• _Estratto_:
++++++++++++++++++++
Un primo passo verso quella direzione lo compie subito non una autorità inquirente ma una politica. Angelino Alfano, Ministro della Giustizia, rompe subito il naturale riserbo dettato dalla prudenza degli inquirenti annunciando la cattura dell’assassino di Yara e fornendo nome, cognome, indirizzo e foto segnaletica. In spregio a tutte le garanzie fornite a qualunque cittadino italiano da un codice penale che era stato riformato esclusivamente a questo scopo nel 1989, e che non ha mai funzionato.
Stavolta è addirittura il Ministro, evidentemente preoccupato di segnare un punto a favore di una giustizia che da troppo tempo non ne becca più una e di un governo che stenta altrettanto a beccarne malgrado le fanfare elettorali, a violare le garanzie giuridiche che un ordinamento di un paese civile dovrebbe fornire a chiunque come inderogabili.
Il nome di Massimo Giuseppe Bossetti finisce in prima pagina come quello di Girolimoni. Dagli anni 30 non è cambiato nulla, se è vero che la gaffe di Alfano è riproposta fedelmente da tutti, dicasi tutti, i giornali e i telegiornali d’Italia, senza eccezione. Si dice: ma è lui, il D.N.A. non sbaglia, la scienza non può fallire. E allora perché il TG della Svizzera riesce a dare esaustivamente la stessa notizia senza fornire generalità e fotografie dell’interessato-indagato? Perché allora il giorno dopo il Procuratore della Repubblica di Bergamo Francesco Dettori ritiene opportuno bacchettare lo stesso Ministro Alfano, sottolineando che la fuga di notizie pregiudica i diritti di un cittadino indiziato ma ancora non riconosciuto legalmente colpevole, per non parlare delle stesse indagini che – nelle mani di un avvocato scafato come i vari Taormina, Marazzita o Bongiorno – rischiano di essere compromesse irreparabilmente?
++++++++++++++++++++
[Record estratti]
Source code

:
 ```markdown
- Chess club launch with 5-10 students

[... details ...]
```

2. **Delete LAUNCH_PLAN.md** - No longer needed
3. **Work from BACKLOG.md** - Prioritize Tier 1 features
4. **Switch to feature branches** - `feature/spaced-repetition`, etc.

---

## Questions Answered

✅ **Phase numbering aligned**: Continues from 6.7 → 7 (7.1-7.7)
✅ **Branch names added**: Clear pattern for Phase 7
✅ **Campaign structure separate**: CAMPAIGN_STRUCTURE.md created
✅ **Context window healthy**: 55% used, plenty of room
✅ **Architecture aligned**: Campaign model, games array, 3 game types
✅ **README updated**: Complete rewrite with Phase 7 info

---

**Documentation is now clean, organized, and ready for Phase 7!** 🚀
++++++++++++++++++++
• _Compiti da svolgere_:
(A) Nell'estratto sul caso Yara, come si chiama il Procuratore della Repubblica di Bergamo che bacchetta il Ministro Alfano?
(B) Riprendi l'estratto sul caso Yara a partire dall'ultima frase riportata e prosegui il testo.
I record non hanno alcun ruolo in questo lavoro.

• _Risposte ai compiti_:
(A) Francesco Dettori.

(B)
Brembate gemellata con Cogne? Presto per dirlo, ma intanto la avvocatessa Bongiorno, che ha fatto assolvere in appello Raffaele Sollecito per un delitto che è stato commesso e soprattutto indagato in circostanze tecnicamente analoghe insorge subito: «Il DNA da solo non è una prova, ci vogliono altri riscontri».
La giustizia italiana che sembrava aver segnato finalmente un punto incontrovertibile a suo favore vive ore convulse. Il Gip non convalida il fermo di Bossetti ma ne convalida l’arresto. E’ una perla giuridica, a questo siamo arrivati. Tecnicamente esiste una possibilità del genere, un magistrato può scrivere una cosa del genere su un suo provvedimento, i nostri codici lo consentono.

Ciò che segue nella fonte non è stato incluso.